In sum, we hold that an approved settlement agreement by the Commission becomes a final award after 20 days, where no petition for review is filed. 820 ILCS 305/19(f)(1) (West 1994). Such finality precludes reopening to reconsider a previous award of disability or attorney fees, except as provided by the Act. Recognizing that the Commission cannot exercise perpetual and unlimited jurisdiction to reopen claims, the Act has placed severe limitations on the Commission’s power to reopen awards. As such, we cannot find any statutory authority that would permit the Commission to reopen an approved settlement award after eight months to hear a petition for fees, where fees were already granted in the final decision.

We are of the opinion that in the absence of express authority, the Commission is without jurisdiction to reopen final decisions concerning fees. To hold otherwise would materially enlarge the powers of the Commission to review final awards and defeat the purpose of the Act, which is to avoid litigation, minimize appeals, and afford a speedy tribunal to award compensation and resolve disputes.

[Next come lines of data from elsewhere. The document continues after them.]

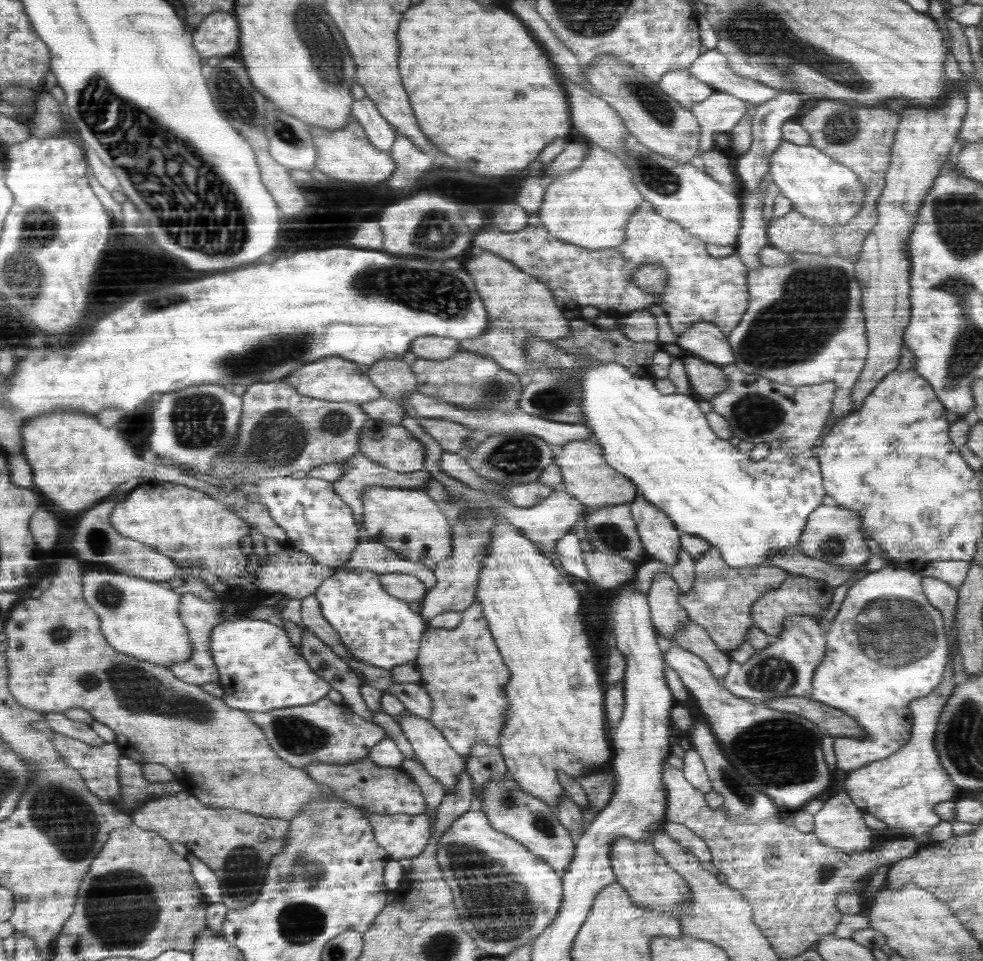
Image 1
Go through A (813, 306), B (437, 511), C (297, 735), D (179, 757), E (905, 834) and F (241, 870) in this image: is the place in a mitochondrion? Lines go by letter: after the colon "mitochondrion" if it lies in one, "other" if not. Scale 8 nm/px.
A: mitochondrion
B: other
C: mitochondrion
D: other
E: other
F: mitochondrion

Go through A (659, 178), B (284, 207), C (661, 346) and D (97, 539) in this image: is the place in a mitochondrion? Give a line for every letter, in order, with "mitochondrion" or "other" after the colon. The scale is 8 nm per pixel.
A: mitochondrion
B: other
C: other
D: other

For the aforementioned reasons, we conclude the Commission acted beyond its jurisdiction in granting Kanoski’s petition for fees. Our decision is limited to the facts of this case, where there is no *300claim of fraud and it is apparent that Kanoski sat on its hands, knowing settlement was approaching and would be completed by another attorney. Accordingly, we reverse the decision of the circuit court and reinstate the original settlement award, approved by the Commission and contemplated by the parties.

Reversed; reinstate the original settlement award approved by the Commission.

McCULLOUGH, P.J., and COLWELL, HOLDRIDGE and RAR-ICK, JJ., concur.